(Stored data entries)
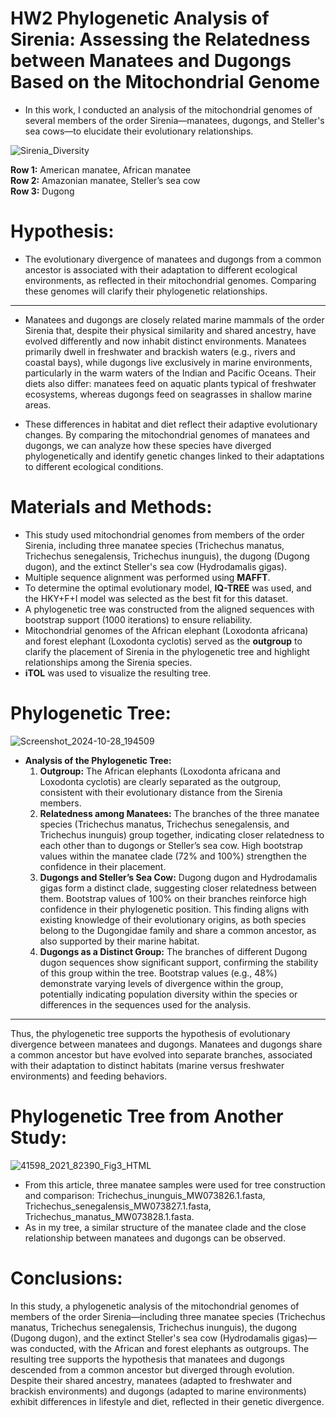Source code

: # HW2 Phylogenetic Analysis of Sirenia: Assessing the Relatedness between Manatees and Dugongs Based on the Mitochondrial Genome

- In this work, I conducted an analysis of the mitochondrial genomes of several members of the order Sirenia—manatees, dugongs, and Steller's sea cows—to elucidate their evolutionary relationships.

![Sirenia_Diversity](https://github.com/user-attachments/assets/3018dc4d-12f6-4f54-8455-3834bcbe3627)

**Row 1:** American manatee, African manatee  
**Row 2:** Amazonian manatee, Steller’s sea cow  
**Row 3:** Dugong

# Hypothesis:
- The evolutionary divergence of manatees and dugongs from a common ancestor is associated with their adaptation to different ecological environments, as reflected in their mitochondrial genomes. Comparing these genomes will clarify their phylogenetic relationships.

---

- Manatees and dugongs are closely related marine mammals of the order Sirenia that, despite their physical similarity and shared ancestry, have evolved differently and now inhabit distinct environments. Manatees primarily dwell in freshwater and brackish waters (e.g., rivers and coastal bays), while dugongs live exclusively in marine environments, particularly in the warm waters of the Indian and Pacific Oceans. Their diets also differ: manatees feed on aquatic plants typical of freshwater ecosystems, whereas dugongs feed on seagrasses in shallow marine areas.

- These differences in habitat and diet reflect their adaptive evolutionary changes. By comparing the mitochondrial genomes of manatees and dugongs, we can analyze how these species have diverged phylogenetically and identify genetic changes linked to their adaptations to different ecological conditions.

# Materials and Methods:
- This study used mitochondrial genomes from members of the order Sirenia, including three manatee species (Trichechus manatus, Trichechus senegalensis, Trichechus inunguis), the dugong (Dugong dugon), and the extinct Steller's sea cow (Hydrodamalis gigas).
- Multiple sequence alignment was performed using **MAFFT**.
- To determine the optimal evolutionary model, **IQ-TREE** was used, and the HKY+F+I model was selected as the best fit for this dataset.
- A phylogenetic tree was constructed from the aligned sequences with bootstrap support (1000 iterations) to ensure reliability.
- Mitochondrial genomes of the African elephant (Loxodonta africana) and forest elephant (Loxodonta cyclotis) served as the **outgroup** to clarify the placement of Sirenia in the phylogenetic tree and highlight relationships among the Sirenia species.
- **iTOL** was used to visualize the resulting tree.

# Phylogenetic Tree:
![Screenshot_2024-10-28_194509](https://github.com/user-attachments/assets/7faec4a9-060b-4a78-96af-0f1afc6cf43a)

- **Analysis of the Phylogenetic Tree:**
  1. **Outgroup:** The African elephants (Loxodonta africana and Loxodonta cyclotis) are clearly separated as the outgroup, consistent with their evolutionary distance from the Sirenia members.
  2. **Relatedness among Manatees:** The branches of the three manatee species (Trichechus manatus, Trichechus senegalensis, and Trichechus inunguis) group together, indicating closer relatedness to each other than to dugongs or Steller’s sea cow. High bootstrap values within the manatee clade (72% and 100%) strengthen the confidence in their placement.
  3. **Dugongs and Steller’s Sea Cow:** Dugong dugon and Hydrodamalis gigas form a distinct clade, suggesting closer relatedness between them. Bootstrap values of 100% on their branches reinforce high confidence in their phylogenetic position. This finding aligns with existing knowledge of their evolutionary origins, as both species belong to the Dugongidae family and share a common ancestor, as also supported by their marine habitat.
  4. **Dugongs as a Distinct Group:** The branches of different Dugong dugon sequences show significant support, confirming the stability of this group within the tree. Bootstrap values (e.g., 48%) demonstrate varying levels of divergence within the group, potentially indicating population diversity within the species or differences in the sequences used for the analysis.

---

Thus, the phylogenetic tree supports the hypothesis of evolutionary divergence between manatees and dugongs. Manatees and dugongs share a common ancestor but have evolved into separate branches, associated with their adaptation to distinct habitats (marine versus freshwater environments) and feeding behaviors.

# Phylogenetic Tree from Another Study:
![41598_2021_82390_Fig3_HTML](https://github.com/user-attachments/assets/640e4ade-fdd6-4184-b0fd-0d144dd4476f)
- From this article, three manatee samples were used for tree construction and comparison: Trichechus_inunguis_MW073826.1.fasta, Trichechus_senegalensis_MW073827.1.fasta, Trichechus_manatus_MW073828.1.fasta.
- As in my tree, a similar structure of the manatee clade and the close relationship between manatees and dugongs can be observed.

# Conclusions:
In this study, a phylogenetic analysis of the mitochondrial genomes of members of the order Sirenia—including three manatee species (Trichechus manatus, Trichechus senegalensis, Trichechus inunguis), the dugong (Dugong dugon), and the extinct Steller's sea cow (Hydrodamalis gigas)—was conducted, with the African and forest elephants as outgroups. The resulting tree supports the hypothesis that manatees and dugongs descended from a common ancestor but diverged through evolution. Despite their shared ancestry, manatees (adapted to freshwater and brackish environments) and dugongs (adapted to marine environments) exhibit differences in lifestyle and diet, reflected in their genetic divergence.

...

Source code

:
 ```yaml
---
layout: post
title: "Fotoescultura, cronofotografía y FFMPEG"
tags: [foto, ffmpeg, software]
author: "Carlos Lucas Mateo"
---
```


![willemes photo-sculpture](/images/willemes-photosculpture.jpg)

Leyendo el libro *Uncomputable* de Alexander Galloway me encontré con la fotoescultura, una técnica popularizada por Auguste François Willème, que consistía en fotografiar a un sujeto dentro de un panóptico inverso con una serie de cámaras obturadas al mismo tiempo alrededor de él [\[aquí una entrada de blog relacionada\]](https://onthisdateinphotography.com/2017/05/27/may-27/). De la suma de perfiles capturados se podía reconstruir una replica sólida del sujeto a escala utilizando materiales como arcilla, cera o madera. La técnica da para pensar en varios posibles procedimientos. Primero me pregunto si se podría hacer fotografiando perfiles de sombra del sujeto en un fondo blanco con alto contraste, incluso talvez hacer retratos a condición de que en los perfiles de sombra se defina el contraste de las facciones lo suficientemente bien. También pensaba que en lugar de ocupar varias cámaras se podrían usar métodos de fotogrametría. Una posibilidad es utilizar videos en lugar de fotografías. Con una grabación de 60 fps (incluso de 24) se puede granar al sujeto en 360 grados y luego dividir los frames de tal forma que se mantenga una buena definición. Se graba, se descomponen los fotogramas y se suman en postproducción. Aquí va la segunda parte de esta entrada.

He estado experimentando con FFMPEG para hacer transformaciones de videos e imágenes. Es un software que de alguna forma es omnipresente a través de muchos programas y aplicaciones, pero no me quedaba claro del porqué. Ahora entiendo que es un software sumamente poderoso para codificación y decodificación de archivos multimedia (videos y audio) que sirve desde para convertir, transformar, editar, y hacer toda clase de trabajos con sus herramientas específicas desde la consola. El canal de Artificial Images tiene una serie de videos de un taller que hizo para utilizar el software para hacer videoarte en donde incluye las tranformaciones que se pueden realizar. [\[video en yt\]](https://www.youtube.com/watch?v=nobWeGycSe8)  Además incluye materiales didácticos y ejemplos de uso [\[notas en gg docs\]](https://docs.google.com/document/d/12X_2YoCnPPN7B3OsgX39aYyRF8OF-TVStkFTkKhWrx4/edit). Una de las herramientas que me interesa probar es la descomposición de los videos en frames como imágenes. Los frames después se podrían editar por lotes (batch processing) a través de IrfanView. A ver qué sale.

==

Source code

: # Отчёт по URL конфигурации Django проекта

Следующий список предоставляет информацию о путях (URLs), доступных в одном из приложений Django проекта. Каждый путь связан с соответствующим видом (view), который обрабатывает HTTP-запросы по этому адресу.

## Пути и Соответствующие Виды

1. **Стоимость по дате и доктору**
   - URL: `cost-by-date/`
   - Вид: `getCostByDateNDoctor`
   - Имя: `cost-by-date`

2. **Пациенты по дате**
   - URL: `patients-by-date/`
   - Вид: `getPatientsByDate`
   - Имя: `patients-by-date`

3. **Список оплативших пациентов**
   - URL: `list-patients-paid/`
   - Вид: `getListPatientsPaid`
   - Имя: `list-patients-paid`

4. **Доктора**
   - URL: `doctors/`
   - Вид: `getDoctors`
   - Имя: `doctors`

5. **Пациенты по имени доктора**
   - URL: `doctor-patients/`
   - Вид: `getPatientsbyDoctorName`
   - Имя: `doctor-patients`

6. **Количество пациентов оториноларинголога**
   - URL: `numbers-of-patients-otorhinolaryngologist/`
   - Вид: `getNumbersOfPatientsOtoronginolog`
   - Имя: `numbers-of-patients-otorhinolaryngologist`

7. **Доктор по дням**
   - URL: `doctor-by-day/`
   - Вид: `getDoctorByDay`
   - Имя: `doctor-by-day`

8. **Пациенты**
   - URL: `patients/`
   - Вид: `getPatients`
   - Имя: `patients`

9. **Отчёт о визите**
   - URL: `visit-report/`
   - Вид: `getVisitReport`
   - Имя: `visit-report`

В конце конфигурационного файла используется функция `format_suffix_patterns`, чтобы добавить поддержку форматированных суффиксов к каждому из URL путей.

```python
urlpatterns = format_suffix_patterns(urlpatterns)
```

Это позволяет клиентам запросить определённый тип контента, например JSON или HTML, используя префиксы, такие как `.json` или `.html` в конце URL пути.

ASSIGNMENT:
Out of the data above, transcribe exactly and only the lines starting with the line that has "- A phylogenetic" and going on through the line that has "3. **Dugongs and", both included.

REPLY TO THE EXERCISE:
- A phylogenetic tree was constructed from the aligned sequences with bootstrap support (1000 iterations) to ensure reliability.
- Mitochondrial genomes of the African elephant (Loxodonta africana) and forest elephant (Loxodonta cyclotis) served as the **outgroup** to clarify the placement of Sirenia in the phylogenetic tree and highlight relationships among the Sirenia species.
- **iTOL** was used to visualize the resulting tree.

# Phylogenetic Tree:
![Screenshot_2024-10-28_194509](https://github.com/user-attachments/assets/7faec4a9-060b-4a78-96af-0f1afc6cf43a)

- **Analysis of the Phylogenetic Tree:**
  1. **Outgroup:** The African elephants (Loxodonta africana and Loxodonta cyclotis) are clearly separated as the outgroup, consistent with their evolutionary distance from the Sirenia members.
  2. **Relatedness among Manatees:** The branches of the three manatee species (Trichechus manatus, Trichechus senegalensis, and Trichechus inunguis) group together, indicating closer relatedness to each other than to dugongs or Steller’s sea cow. High bootstrap values within the manatee clade (72% and 100%) strengthen the confidence in their placement.
  3. **Dugongs and Steller’s Sea Cow:** Dugong dugon and Hydrodamalis gigas form a distinct clade, suggesting closer relatedness between them. Bootstrap values of 100% on their branches reinforce high confidence in their phylogenetic position. This finding aligns with existing knowledge of their evolutionary origins, as both species belong to the Dugongidae family and share a common ancestor, as also supported by their marine habitat.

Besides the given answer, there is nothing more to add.